En 1593, Marguerite de Bourgogne épousa le très haut Anne de Lévis, duc de Ventadour.
Vertueuse et sainte, autant que son seigneur et maître était vaillant et brave, la nouvelle châtelaine de la Voulte forma dès-lors la résolution de se vouer toute entière au bonheur du peuple qui l'aimait déjà et se plaisait à l'entourer d'hommages et de vénération.
Lorsqu'elle paraissait au milieu de ces braves. gens, c'était partout transports et acclamations de joie.
Ce bon peuple l'entourait au point d'étouffer la haquenée blanche qui la portait.
Hommes et femmes, tous voulaient embrasser et son pied si joli, et sa main tant pleine de bonnes œuvres.
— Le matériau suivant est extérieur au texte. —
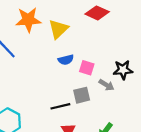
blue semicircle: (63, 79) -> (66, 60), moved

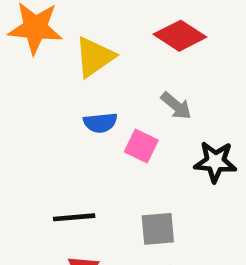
gray arrow: (106, 85) -> (176, 106), moved
gray square: (82, 95) -> (158, 229), moved

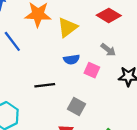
black line: (74, 217) -> (45, 85), moved
gray square: (158, 229) -> (76, 106), moved, turned 36

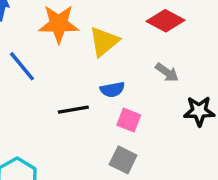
pink square: (92, 70) -> (129, 120), moved
black line: (45, 85) -> (73, 110), moved

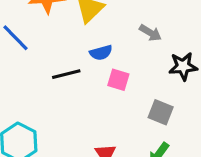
gray square: (123, 160) -> (161, 112), moved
L'union la plus parfaite régnait entre les deux époux, lorsqu'un jour l'intendant du château se présenta pále et tremblant devant le duc de Ventadour:
– Monseigneur, lui dit-il, les prodigalités secrètes, les aumônes inconsidérées de madame la duchesse ruinent votre maison; il est temps de mettre un terme à sa charité, ce matin elle a vidé sa cassette, et ce soir..... – Eh bien! ce soir, achève donc, s'écria le duc, en fronçant le sourcil.
– Elle portera ses diamants, reprit l'intendant, elle portera tous ses joyaux à un juif mandé secrètement de Valence pour les acheter.

Quand le soir fut advenu, le sire de la Voulte s'embusqua tout près de la petite porte par où passait ordinairement Marguerite.
L'intendant avait dit vrai la bonne duchesse ne tarda pas à paraître.
— Où vous rendez-vous ainsi, lui dit le duc, en la saisissant au bras, à cette heure de nuit?
– Je descends à la ville, répondit en tremblant Marguerite.
– Qu'allez-vous faire à la ville? le ciel n'a pas une étoile à vous prêter pour éclairer vos pas, tant la nuit est sombre.

Marguerite baissa les yeux et ne répondit rien.
– Que portez-vous là, madame, dans cette corbeille ? mais parlez-donc.

Marguerite devint pâle comme le linceul d'une morte. Je porte des roses, répondit-elle en tremblant davantage encore des roses pour orner l'autel de Notre-Dame de Confalon.

Des roses, madame, au mois de janvier ! lors que le Rhône et tous mes arbres sont gelés. Par Dieu! vous mentez, madame.

Disant ainsi, le duc furieux, pourpre de colère, ouvrit précipitamment la malencontreuse corbeille..... elle était remplie des plus jolies roses blanches et rouges, que le plus joli mois de mai ait jamais pu produire.

Le prodige était manifeste. Le duc mit un genou en terre, se signa, et, baisant la main de sa vertueuse épouse, pardonnez-moi, lui dit-il. Depuis ce temps il ne mit plus d'obstacles à la charité de la bonne et belle duchesse.

Bien loin de se ruiner, il acquit en peu de temps une fortune énorme.